Lab 4: Sklearn confusion matrix, ROC
Lecture 5 (Wednesday, February 27): SGD, Feature extraction and selection, random forests, gradient boosting
Readings: CASI Ch 16.
Lab 5: Sklearn SGD, feature extraction and selection
Lecture 6 (Wednesday, March 6): Neural Networks, text mining, sequence models
Readings: DSB Ch 10.
Optional: CASI Ch 18.
Lab 6: Spelling correction, NLTK
Lecture 7 (Wednesday, March 13): Features, combining models, example midterm
Readings: DSB Ch 11-12.
Lab 7: Sklearn random forest, boosting
Spring recess (Monday, March 18 to Sunday, March 24)

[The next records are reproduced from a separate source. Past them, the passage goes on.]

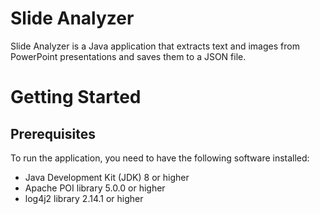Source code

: # Slide Analyzer
Slide Analyzer is a Java application that extracts text and images from PowerPoint presentations and saves them to a JSON file.
# Getting Started
## Prerequisites
To run the application, you need to have the following software installed:

- Java Development Kit (JDK) 8 or higher
- Apache POI library 5.0.0 or higher
- log4j2 library 2.14.1 or higher
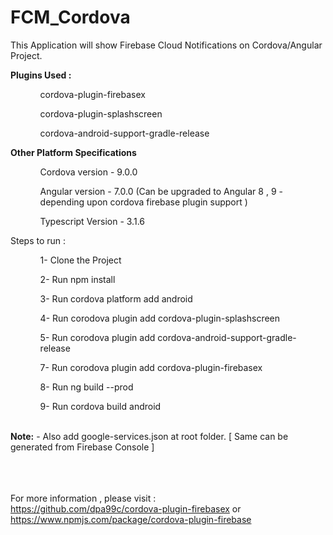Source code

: # FCM_Cordova
This Application will show Firebase Cloud Notifications on Cordova/Angular Project.

<b>Plugins Used : </b>

<ol>
<ul> cordova-plugin-firebasex </ul>
<ul> cordova-plugin-splashscreen </ul>
<ul> cordova-android-support-gradle-release </ul>
</ol>

<b>Other Platform Specifications</b>

<ol>
<ul> Cordova version - 9.0.0 </ul>
<ul> Angular version - 7.0.0 (Can be upgraded to Angular 8 , 9 - depending upon cordova firebase plugin support ) </ul>
<ul> Typescript Version - 3.1.6 </ul>
</ol>

Steps to run : 
<ol>
<ul>1- Clone the Project</ul>
<ul>2- Run npm install</ul>
<ul>3- Run cordova platform add android</ul>
<ul>4- Run corodova plugin add cordova-plugin-splashscreen</ul>
<ul>5- Run corodova plugin add cordova-android-support-gradle-release</ul>
<ul>7- Run corodova plugin add cordova-plugin-firebasex</ul>
<ul>8- Run ng build --prod</ul>
<ul>9- Run cordova build android</ul>
</ol>
<br>
<b>Note:</b> - Also add google-services.json at root folder. [ Same can be generated from Firebase Console ]


<br><br><br>
For more information , please visit : <br> https://github.com/dpa99c/cordova-plugin-firebasex or <br> https://www.npmjs.com/package/cordova-plugin-firebase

Lecture 8 (Wednesday, March 27): Midterm in class
Lecture 9 (Wednesday, April 3): Data visualization
Readings: Visualizations that really work, Scott Berinato, HBR, 2016.
Optional: The visual display of quantitative information, Edward Tufte, 2001.
Lab 9: Tableau with Python
Lecture 10 (Wednesday, April 10): Automatic data science.
Lab 10: Autosklearn, TPOT
Lecture 11 (Wednesday, April 17): Bayesian and variational inference.
Readings: CASI Ch 3.
Optional: Variational inference: a review for statisticians, Blei et al., 2018.
Lab 11
Lecture 12 (Wednesday, April 24): Bias and fairness.
Lecture 13 (Wednesday, May 1): Recommender systems.
Lecture 14 (Wednesday, May 8): Quantum information science.
Last day of Spring 2019 classes (Monday, May 13)
Final exam (Friday, May 17): in class 2:00-3:50pm